Fra Scilla e Cariddi [03/06/2011]

Passa un treno da una parte e, dall’altra, un tipo in maglietta verde e con il casco in motorino, sobbalzando sul terreno sconnesso guardando dritto verso la sua meta.

Un giovane e una giovane grassa ogni tanto camminano e ritornano a piedi lungo il sentiero di sabbia, e ogni volta si allontanano.

Un ragazzo e una ragazza in macchina si avvicinano cercando un posto dove stare e poi vanno a cercare altrove.

Un uomo e una donna su di una Punto bianca passano e vanno a fermarsi nello slargo sabbioso per poi guadagnare il mare a piedi.

Tre o quattro pescatori hanno piantato le canne da pesca in riva al mare e aspettano per ore con pazienza.

Una barchetta a motore rossa gira sottocosta, due sagome guardano verso terra.

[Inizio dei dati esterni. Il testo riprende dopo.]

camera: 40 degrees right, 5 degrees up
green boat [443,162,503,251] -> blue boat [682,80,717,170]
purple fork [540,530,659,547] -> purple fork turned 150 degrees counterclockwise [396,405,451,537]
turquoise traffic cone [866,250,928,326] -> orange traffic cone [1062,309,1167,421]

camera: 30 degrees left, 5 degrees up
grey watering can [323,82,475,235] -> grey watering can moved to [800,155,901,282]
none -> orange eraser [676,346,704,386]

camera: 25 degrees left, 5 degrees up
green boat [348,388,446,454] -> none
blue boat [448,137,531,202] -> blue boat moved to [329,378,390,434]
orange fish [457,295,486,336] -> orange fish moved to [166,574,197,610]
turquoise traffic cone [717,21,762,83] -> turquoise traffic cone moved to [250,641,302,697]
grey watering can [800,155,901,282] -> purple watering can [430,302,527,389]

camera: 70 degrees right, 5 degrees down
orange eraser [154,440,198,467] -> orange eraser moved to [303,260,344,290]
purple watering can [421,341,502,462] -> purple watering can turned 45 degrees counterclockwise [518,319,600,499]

Il mare è di un azzurro venato di rosa, liscio in superficie, fra le due coste.

Sembra quasi un grande lago calmo.

In barca a vela le ho sentite diverse volte, le correnti avverse, spingere contro la barra del timone.

Normalmente non si fa fatica a seguirne il movimento per mantenere la barca in bilico tra le acque e i venti.

Una volta invece il mare era in tempesta, in navigazione.

Scilla e Cariddi si contendevano questo nostro guscio.

Ma nella canicola del primo pomeriggio c’è solo qualche zanzara sulla spiaggia, e una calma piatta come pezzi di vetro in cima a un muro, fra queste e quelle coste.

 

La notte è diverso.

È allora, che il mio spazio si dilata e un uccellino canta molto affaccendato al buio, fuori.

Ci siamo io, la mia gatta – e qualche riverbero da fuori sul mio armadio che ogni tanto, sempre, bussa dall’interno.

Non c’è nient’altro, e non c’è niente di superfluo.